An Islamic extremist who purposefully raced a truck along a busy New York City bike route in 2017, killing eight people and injuring others, will not be put to execution due to a jury split. According to the ruling, Sayfullo Saipov, a 35-year-old Uzbek national who resided in New Jersey, will receive an automatic sentence of life in prison without the chance of parole for the attack in October 2017.
On Monday, the jury informed the judge that they were unable to come to the unanimous decision needed to sentence the defendant to execution.
The first execution in New York in 60 years would have occurred if the death penalty had been applied.
The sentencing marked the end of a trial that included moving evidence from the attack’s survivors and the loved ones of the five tourists from Argentina, two Americans, and a Belgian lady who died.
The defendant was found guilty by the same jurors in January of charges that included supporting a terrorist group and committing murder in furtherance of racketeering.
To determine whether he should receive the death penalty or spend the rest of his life in a maximum security prison in Florence, Colorado, jurors met again last month for the penalty phase.
Prosecutors argued for the most severe punishment for several days. In their testimony, some of the defendant’s kin expressed their love for him and their desire for him to one day comprehend the wrongness of what he had done.
There was never any question about the defendant’s involvement in the murders. His attorneys acknowledged that he intentionally drove his rental truck onto a congested bike path along the Hudson River in lower Manhattan on a sunny day in an effort to be martyred.
He allegedly accelerated in an effort to kill as many people as he could. When he collided with a school bus, his plan to travel to the Brooklyn Bridge and murder more people was derailed. He escaped the mangled car while brandishing paintball and pellet guns and yelling in Arabic, “God is great,” before being shot by a policeman.
He smiled, according to his assassins, as he requested that an ISIS flag be hung on the wall of his hospital room.
While some states in the United States routinely sentence prisoners to death row, New York no longer has the death penalty and has not carried out an execution since 1963. In a federal court, the defendant was found guilty.

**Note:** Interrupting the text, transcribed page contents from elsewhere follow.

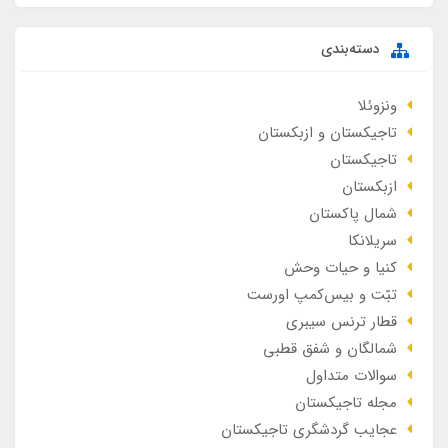
دسته‌بندی
ونزوئلا
تاجیکستان و ازبکستان
تاجیکستان
ازبکستان
شمال پاکستان
سریلانکا
کنیا و حیات وحش
تبّت و بیس‌کمپ اورست
قطار ترنس سیبری
شمالگان و شفق قطبی
سوالات متداول
مجله تاجیکستان
عجایب گردشگری تاجیکستان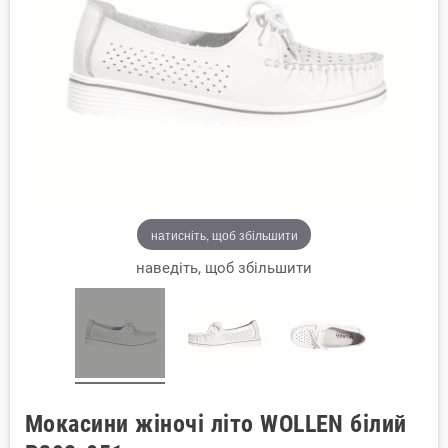
натисніть, щоб збільшити
наведіть, щоб збільшити
Мокасини жіночі літо WOLLEN білий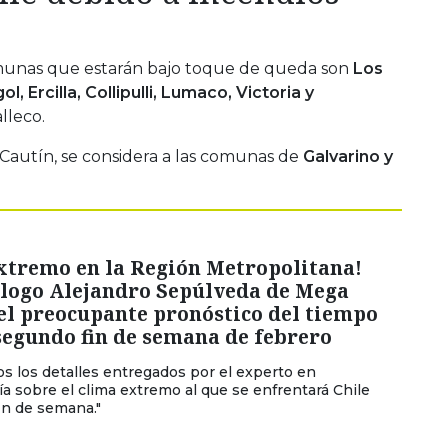
munas que estarán bajo toque de queda son
Los
, Ercilla, Collipulli, Lumaco, Victoria y
lleco.
e Cautín, se considera a las comunas de
Galvarino y
extremo en la Región Metropolitana!
logo Alejandro Sepúlveda de Mega
el preocupante pronóstico del tiempo
segundo fin de semana de febrero
os los detalles entregados por el experto en
a sobre el clima extremo al que se enfrentará Chile
fin de semana."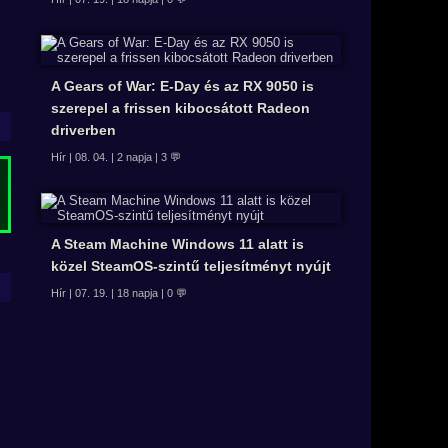
A Gears of War: E-Day és az RX 9050 is
szerepel a frissen kibocsátott Radeon
driverben
Hír | 08. 04. | 2 napja | 3 💬
A Steam Machine Windows 11 alatt is
közel SteamOS-szintű teljesítményt nyújt
Hír | 07. 19. | 18 napja | 0 💬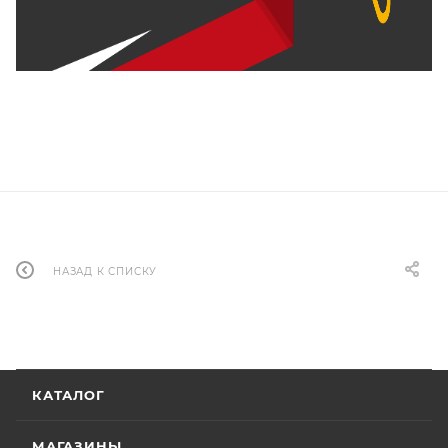
НАЗАД К СПИСКУ
КАТАЛОГ
МАГАЗИНЫ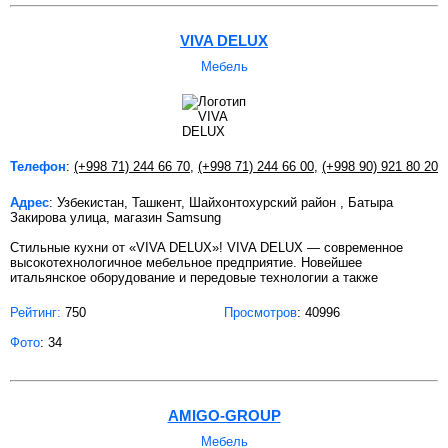
VIVA DELUX
Мебель
Телефон
:
(+998 71) 244 66 70
,
(+998 71) 244 66 00
,
(+998 90) 921 80 20
Адрес
: Узбекистан, Ташкент, Шайхонтохурский район , Батыра
Закирова улица, магазин Samsung
Стильные кухни от «VIVA DELUX»! VIVA DELUX — современное
высокотехнологичное мебельное предприятие. Новейшее
итальянское оборудование и передовые технологии а также
Рейтинг:
750
Просмотров
: 40996
Фото
: 34
AMIGO-GROUP
Мебель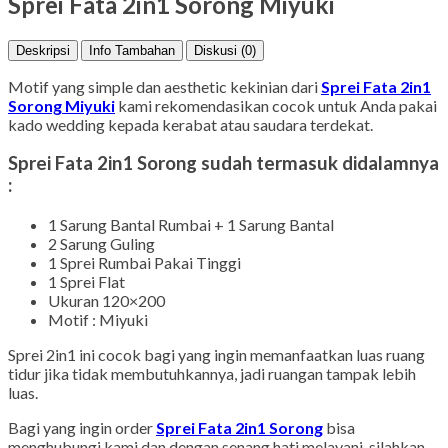
Sprei Fata 2in1 Sorong Miyuki
Deskripsi
Info Tambahan
Diskusi (0)
Motif yang simple dan aesthetic kekinian dari
Sprei Fata 2in1
Sorong Miyuki
kami rekomendasikan cocok untuk Anda pakai
kado wedding kepada kerabat atau saudara terdekat.
Sprei Fata 2in1 Sorong sudah termasuk didalamnya
:
1 Sarung Bantal Rumbai + 1 Sarung Bantal
2 Sarung Guling
1 Sprei Rumbai Pakai Tinggi
1 Sprei Flat
Ukuran 120×200
Motif : Miyuki
Sprei 2in1 ini cocok bagi yang ingin memanfaatkan luas ruang
tidur jika tidak membutuhkannya, jadi ruangan tampak lebih
luas.
Bagi yang ingin order
Sprei Fata 2in1 Sorong
bisa
menghubungi kami dan dengan senang hati melayani, silahkan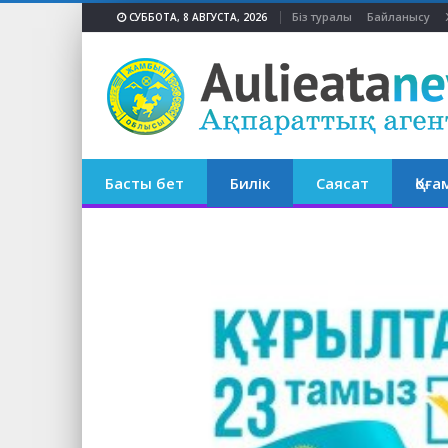
Біз туралы
Байланысу
СУББОТА, 8 АВГУСТА, 2026
Басты бет
Билік
Саясат
Қоға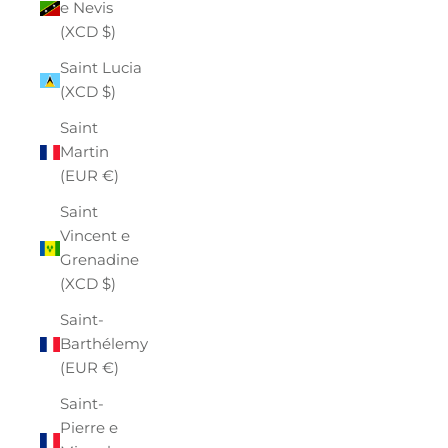
e Nevis
(XCD $)
Saint Lucia
(XCD $)
Saint
Martin
(EUR €)
Saint
Vincent e
Grenadine
(XCD $)
Saint-
Barthélemy
(EUR €)
Saint-
Pierre e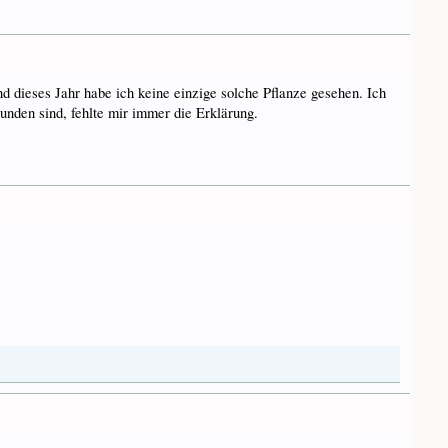
und dieses Jahr habe ich keine einzige solche Pflanze gesehen. Ich
nden sind, fehlte mir immer die Erklärung.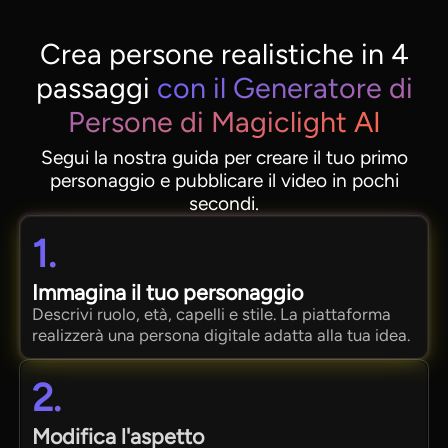
Crea persone realistiche in 4
passaggi
con il Generatore di
Persone di Magiclight AI
Segui la nostra guida per creare il tuo primo
personaggio e pubblicare il video in pochi
secondi.
1.
Immagina il tuo personaggio
Descrivi ruolo, età, capelli e stile. La piattaforma
realizzerà una persona digitale adatta alla tua idea.
2.
Modifica l'aspetto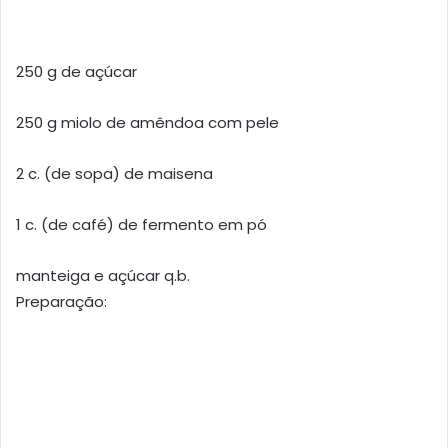
250 g de açúcar
250 g miolo de amêndoa com pele
2 c. (de sopa) de maisena
1 c. (de café) de fermento em pó
manteiga e açúcar q.b.
Preparação: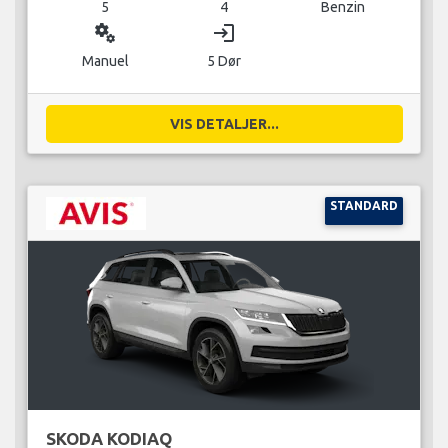
5
4
Benzin
miscellaneous_services
login
Manuel
5 Dør
VIS DETALJER...
STANDARD
SKODA KODIAQ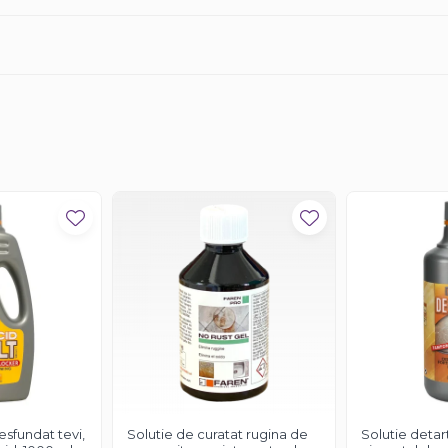
esfundat tevi,
Solutie de curatat rugina de
Solutie detar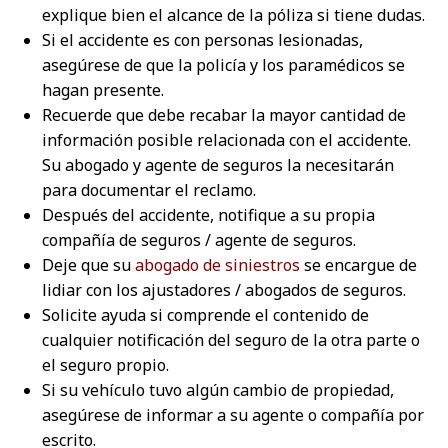
explique bien el alcance de la póliza si tiene dudas.
Si el accidente es con personas lesionadas,
asegúrese de que la policía y los paramédicos se
hagan presente.
Recuerde que debe recabar la mayor cantidad de
información posible relacionada con el accidente.
Su abogado y agente de seguros la necesitarán
para documentar el reclamo.
Después del accidente, notifique a su propia
compañía de seguros / agente de seguros.
Deje que su
abogado de siniestros
se encargue de
lidiar con los ajustadores / abogados de seguros.
Solicite ayuda si comprende el contenido de
cualquier notificación del seguro de la otra parte o
el seguro propio.
Si su vehículo tuvo algún cambio de propiedad,
asegúrese de informar a su agente o compañía por
escrito.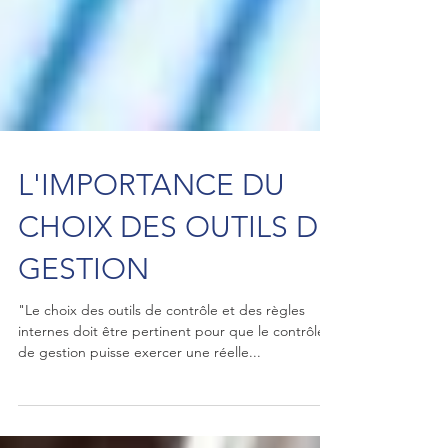
L'IMPORTANCE DU
CHOIX DES OUTILS DE
GESTION
"Le choix des outils de contrôle et des règles
internes doit être pertinent pour que le contrôle
de gestion puisse exercer une réelle...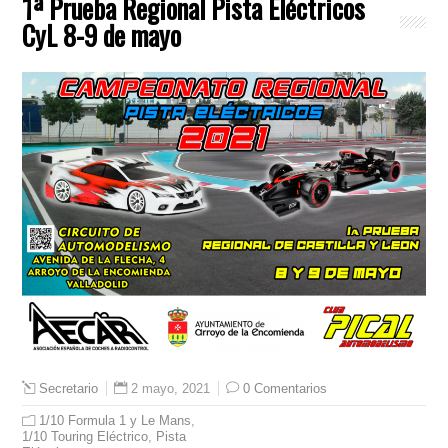
1ª Prueba Regional Pista Eléctricos
CyL 8-9 de mayo
2 mayo, 2021
0 Comentarios
Secretario
1/10 Formula 1 y Le Mans
,
1/10 Touring Eléctrico
,
Pista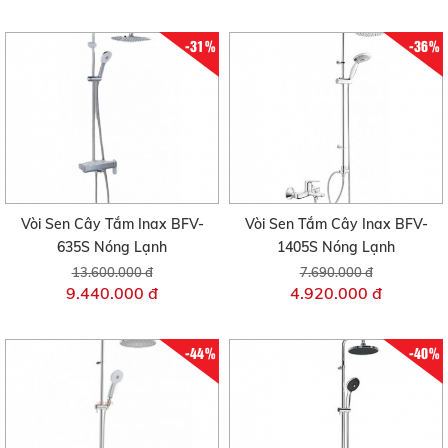
-31%
-36%
Vòi Sen Cây Tắm Inax BFV-
Vòi Sen Tắm Cây Inax BFV-
635S Nóng Lạnh
1405S Nóng Lạnh
13.600.000 đ
7.690.000 đ
9.440.000 đ
4.920.000 đ
-44%
-40%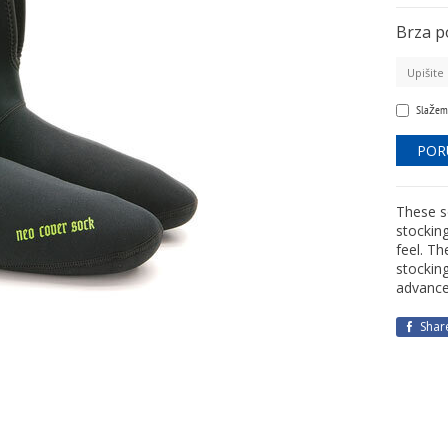
Brza p
Slažem
These s
stockin
feel. T
stockin
advance
Shar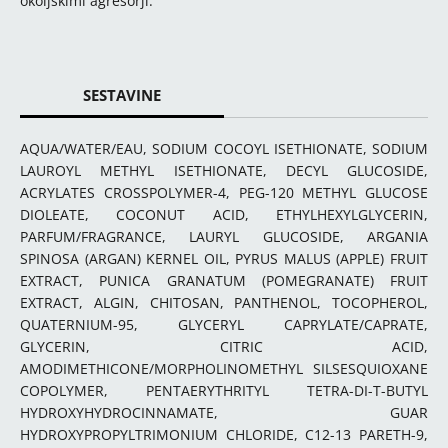
okoljskimi agresorji.
SESTAVINE
AQUA/WATER/EAU, SODIUM COCOYL ISETHIONATE, SODIUM
LAUROYL METHYL ISETHIONATE, DECYL GLUCOSIDE,
ACRYLATES CROSSPOLYMER-4, PEG-120 METHYL GLUCOSE
DIOLEATE, COCONUT ACID, ETHYLHEXYLGLYCERIN,
PARFUM/FRAGRANCE, LAURYL GLUCOSIDE, ARGANIA
SPINOSA (ARGAN) KERNEL OIL, PYRUS MALUS (APPLE) FRUIT
EXTRACT, PUNICA GRANATUM (POMEGRANATE) FRUIT
EXTRACT, ALGIN, CHITOSAN, PANTHENOL, TOCOPHEROL,
QUATERNIUM-95, GLYCERYL CAPRYLATE/CAPRATE,
GLYCERIN, CITRIC ACID,
AMODIMETHICONE/MORPHOLINOMETHYL SILSESQUIOXANE
COPOLYMER, PENTAERYTHRITYL TETRA-DI-T-BUTYL
HYDROXYHYDROCINNAMATE, GUAR
HYDROXYPROPYLTRIMONIUM CHLORIDE, C12-13 PARETH-9,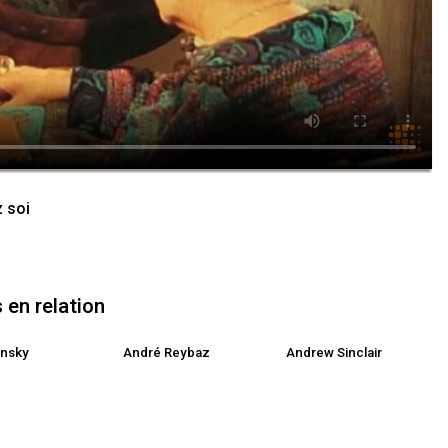
z soi
en relation
insky
André Reybaz
Andrew Sinclair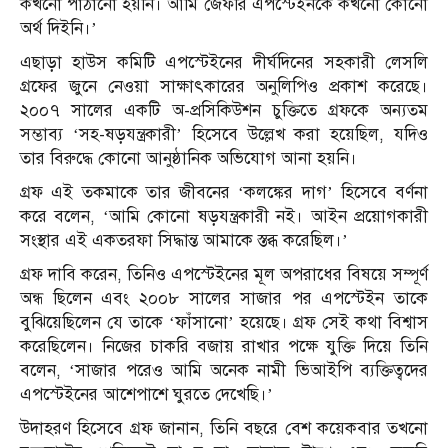
কখনো পাঠানো হয়নি। আমি জেফরি এপস্টেইনকে কখনো কোনো
অর্থ দিইনি।’
এছাড়া হাউস কমিটি এপস্টেইনের দীর্ঘদিনের সহকারী লেসলি
গ্রফের জুনে নেওয়া সাক্ষাৎকারের অনুলিপিও প্রকাশ করেছে।
২০০৭ সালের একটি অ-প্রসিকিউশন চুক্তিতে গ্রফকে অন্যতম
সম্ভাব্য ‘সহ-ষড়যন্ত্রকারী’ হিসেবে উল্লেখ করা হয়েছিল, যদিও
তার বিরুদ্ধে কোনো আনুষ্ঠানিক অভিযোগ আনা হয়নি।
গ্রফ এই তকমাকে তার জীবনের ‘কলঙ্কের দাগ’ হিসেবে বর্ণনা
করে বলেন, ‘আমি কোনো ষড়যন্ত্রকারী নই। আইন প্রয়োগকারী
সংস্থার এই একতরফা সিদ্ধান্ত আমাকে স্তব্ধ করেছিল।’
গ্রফ দাবি করেন, তিনিও এপস্টেইনের মূল অপরাধের বিষয়ে সম্পূর্ণ
অন্ধ ছিলেন এবং ২০০৮ সালের সাজার পর এপস্টেইন তাকে
বুঝিয়েছিলেন যে তাকে ‘ফাঁসানো’ হয়েছে। গ্রফ সেই কথা বিশ্বাস
করেছিলেন। নিজের চাকরি বজায় রাখার পক্ষে যুক্তি দিয়ে তিনি
বলেন, ‘সাজার পরেও আমি অনেক নামী ভিআইপি ব্যক্তিত্বদের
এপস্টেইনের আশেপাশে ঘুরতে দেখেছি।’
উদাহরণ হিসেবে গ্রফ জানান, তিনি বছরে বেশ কয়েকবার তখনো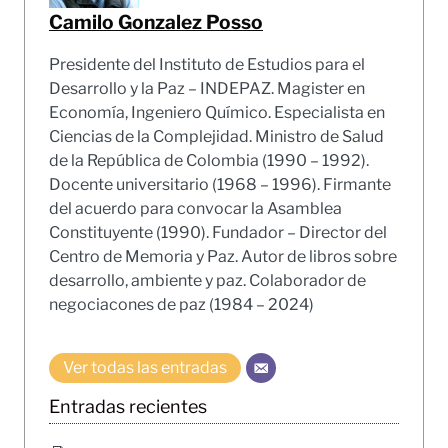
Camilo Gonzalez Posso
Presidente del Instituto de Estudios para el
Desarrollo y la Paz – INDEPAZ. Magister en
Economía, Ingeniero Químico. Especialista en
Ciencias de la Complejidad. Ministro de Salud
de la República de Colombia (1990 – 1992).
Docente universitario (1968 – 1996). Firmante
del acuerdo para convocar la Asamblea
Constituyente (1990). Fundador – Director del
Centro de Memoria y Paz. Autor de libros sobre
desarrollo, ambiente y paz. Colaborador de
negociacones de paz (1984 – 2024)
Ver todas las entradas
Entradas recientes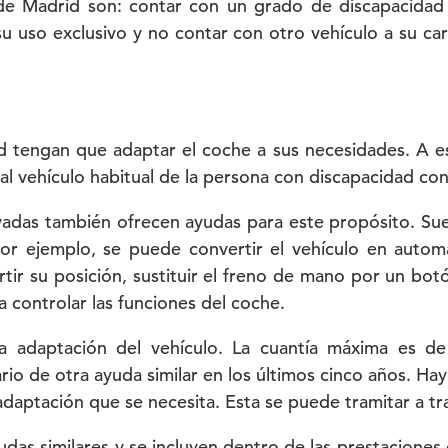
de Madrid son: contar con un grado de discapacidad i
su uso exclusivo y no contar con otro vehículo a su ca
 tengan que adaptar el coche a sus necesidades. A esc
 al vehículo habitual de la persona con discapacidad c
das también ofrecen ayudas para este propósito. Suel
or ejemplo, se puede convertir el vehículo en autom
ir su posición, sustituir el freno de mano por un botón
controlar las funciones del coche.
adaptación del vehículo. La cuantía máxima es de 
io de otra ayuda similar en los últimos cinco años. Ha
adaptación que se necesita. Esta se puede tramitar a tr
das similares y se incluyen dentro de las prestaciones 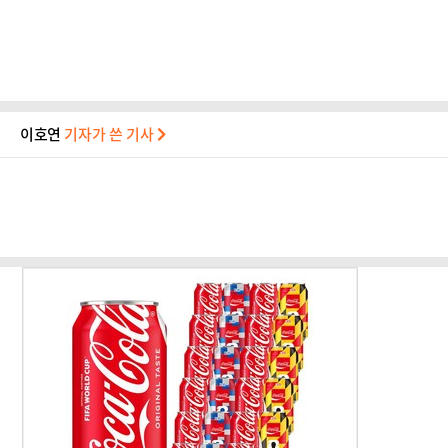
이호연
기자가 쓴 기사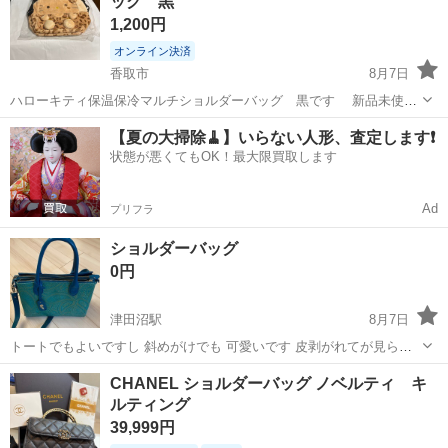
ッグ 黒
ークレーム、ノーリターン、...
1,200円
オンライン決済
香取市
8月7日
ハローキティ保温保冷マルチショルダーバッグ 黒です 新品未使用
未開封です アミューズメントの景品です。 アミューズメントの景品で
千葉
香取市
バッグ
ハローキティ
【夏の大掃除🧹】いらない人形、査定します❗️
すので パッケージの痛みや傷、汚れ等あるかもしれませんが ノー
状態が悪くてもOK！最大限買取します
クレーム、ノーリターン、ノ...
Ad
プリフラ
ショルダーバッグ
0円
津田沼駅
8月7日
トートでもよいですし 斜めがけでも 可愛いです 皮剥がれてが見られ
ます 平日のみ、総武線 津田沼〜浅草橋 沿線で引き渡し
千葉
船橋市
津田沼駅
バッグ
キズ
CHANEL ショルダーバッグ ノベルティ キ
ルティング
39,999円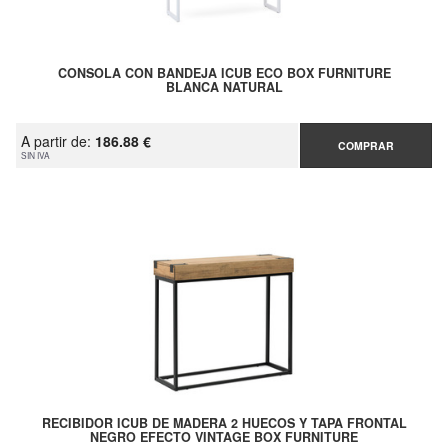
CONSOLA CON BANDEJA ICUB ECO BOX FURNITURE
BLANCA NATURAL
A partir de:
186.88 €
COMPRAR
SIN IVA
RECIBIDOR ICUB DE MADERA 2 HUECOS Y TAPA FRONTAL
NEGRO EFECTO VINTAGE BOX FURNITURE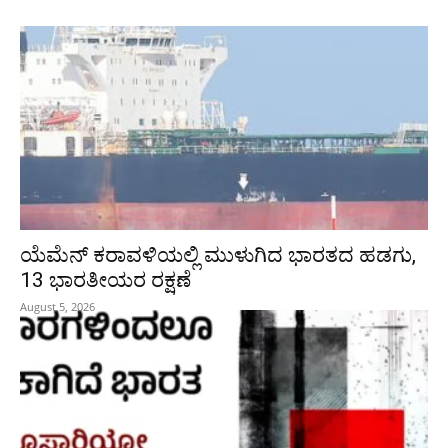
ಯೆಮೆನ್‌ ಕರಾವಳಿಯಲ್ಲಿ ಮುಳುಗಿದ ಭಾರತದ ಹಡಗು,
13 ಭಾರತೀಯರ ರಕ್ಷಣೆ
August 5, 2026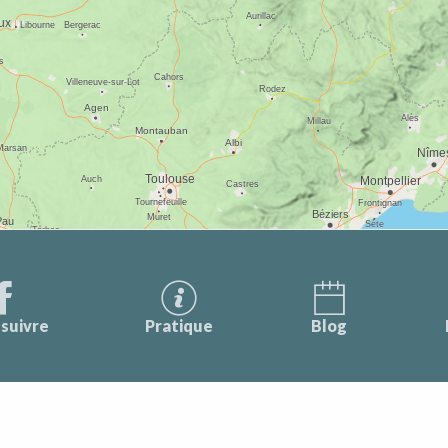
suivre
Pratique
Blog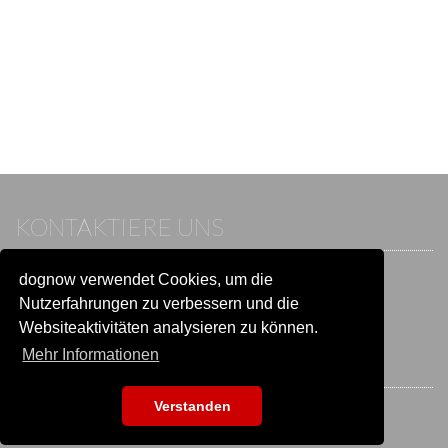
KONTAKTIERE UNS
dognow verwendet Cookies, um die
Wenn du bereits einen Account hast, melde dich bitte an.
Sonst besuche unser Hilfe- und Kontaktcenter:
Nutzerfahrungen zu verbessern und die
Zu
Hilfe und Kontakt
wechseln
Websiteaktivitäten analysieren zu können.
Mehr Informationen
BLEIB IN VERBINDUNG
Verstanden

A day after the attack, then-President Donald Trump tweeted that the defendant “SHOULD GET DEATH PENALTY!”
Since he took office, there have been no federal executions despite President Biden’s campaign promise to work toward its abolition. In 2021, U.S. Attorney General Merrick Garland put an end to capital punishment for federal crimes, but he has permitted prosecutors to continue pushing for the death penalty in cases that were handed down from previous administrations.
The defendant appeared moved by his father and sisters’ testimony during his trial. Otherwise, he sat motionless with his shoulders hunched over as he listened to the testimonies of victims, including a Belgian woman who lost both of her legs and her husband, who required brain surgery as a result of the attack.
The accused declined to offer a testimony during the trial. However, he gave Judge Vernon S. Broderick a history lesson of the American legal system during his pretrial hearing in 2019, insisting that he could not be held accountable for eight deaths while “thousands and thousands of Muslims are dying all over the world.”
Tuesday’s penalty phase closing arguments included a final plea from the attorneys to the jury.
Amanda Houle, an assistant US attorney, demanded the defendant receive the death penalty for his “unremorseful slaughter of innocent civilians.”
David Patton, the defense lawyer, argued for a life sentence, claiming that if one were to be given, his client would “die in prison in obscurity, not as a martyr, not as a hero to anyone.”
The defendant legally immigrated to the United States from Uzbekistan in 2010, first residing in Florida and Ohio before relocating to Paterson, New Jersey.
The first such trial involving the death penalty in New York in ten years was his.
The defendant legally immigrated to the United States from Uzbekistan in 2010, first residing in Florida and Ohio before relocating to Paterson, New Jersey.
The first such trial involving the death penalty in New York in ten years was his.
After their attorneys argued against turning the defendants into martyrs, a Manhattan federal jury in 2001 rejected the death penalty for two men convicted in the deadly bombings of two American embassies in Africa.
In New York, a person was last put to death for a federal crime in 1954.